Eforea Spa features warm-modern decor, with wood slatting that echoes the lobby, and offers a menu of massages, facials, and body skincare treatments.
The spacious fitness center is like a real gym, with five treadmills, five elliptical trainers, and upright and recumbent stationary bikes, as well as weight-training machines, free weights, and mats.
Vela (“Vela” is wing in Latin) is the hotel’s signature restaurant, with bay views and California coastal cuisine.
Tip Vegans, you’re in for a treat. Vela is one of the first hotel restaurants to offer a selection of creative vegan entrees and wine.
Overlooking the waterfront, the airy Odysea lobby bar is all about the creative cocktails crafted with house-made infusions, bitters such as lavender tequila and strawberry rhubarb rum, and barrel-aged concoctions. The bar has iPads for guests to check out and browse while boozing.

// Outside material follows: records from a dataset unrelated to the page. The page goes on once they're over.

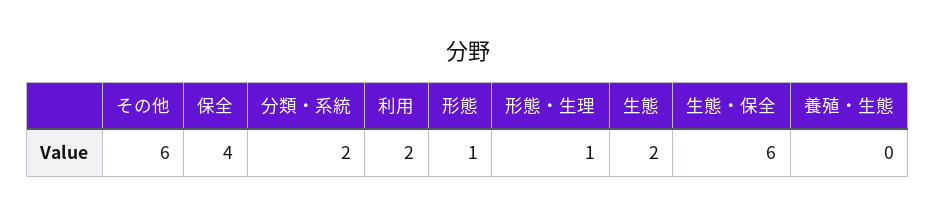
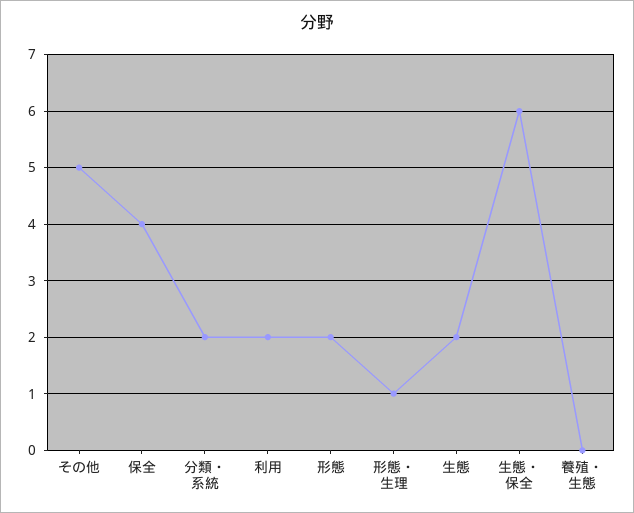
  {
-   "その他": 6,
+   "その他": 5,
    "保全": 4,
    "分類・系統": 2,
    "利用": 2,
-   "形態": 1,
+   "形態": 2,
    "形態・生理": 1,
    "生態": 2,
    "生態・保全": 6,
    "養殖・生態": 0
  }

With the Convention Center trolley station across the street, guests can see a lot of sights without a car. The Green Line services the Gaslamp Quarter, the Santa Fe Depot (home to Amtrak and the Coaster, which services coastal communities to the north), Little Italy, Old Town, and the world-class Fashion Valley shopping center. Interstate 5, a major north-south freeway, is about a mile from the hotel; I-5 connects to other highways that cover the sprawling region.

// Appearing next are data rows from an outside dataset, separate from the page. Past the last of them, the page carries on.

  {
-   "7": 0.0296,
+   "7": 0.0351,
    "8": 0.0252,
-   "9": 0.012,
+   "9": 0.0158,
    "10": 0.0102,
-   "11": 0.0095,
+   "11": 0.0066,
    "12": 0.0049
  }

The nearby Hard Rock Hotel boasts a sleek outpost of the famous Japanese restaurant Nobu (10-minute walk) -- the miso black cod, the signature dish of empire founder Nobu Matsuhisa, is divine. Once you get into the Gaslamp, there are lots of dining options, including the flagship Seersucker location (10-minute walk from the Gaslamp trolley station), a restaurant (and now small chain) from local celebrity chef and “Top Chef” alum Brian Malarkey, who has an ever-growing national empire and a thing for seersucker suits. The 7,500-square-foot space features brick walls and eclectic decor.
There aren’t a lot of nightlife options right by the hotel, but all it takes is a short trolley ride to get to some of the city’s best nightlife. The Gaslamp Quarter has something for everyone, including bumping clubs like Omnia (5-minute walk from trolley stop), little sibling to the Las Vegas mega-club, which has blingy decor, multiple dance floors and a rooftop terrace bar, and Onyx (5-minute walk from trolley stop), a super-sleek lounge with two dance floors. The Tipsy Crow (5-minute walk from trolley stop) is an eclectic, very popular spot with a marble billiards room, posh oversized seating, a dance floor, and games like Connect 4 and foosball.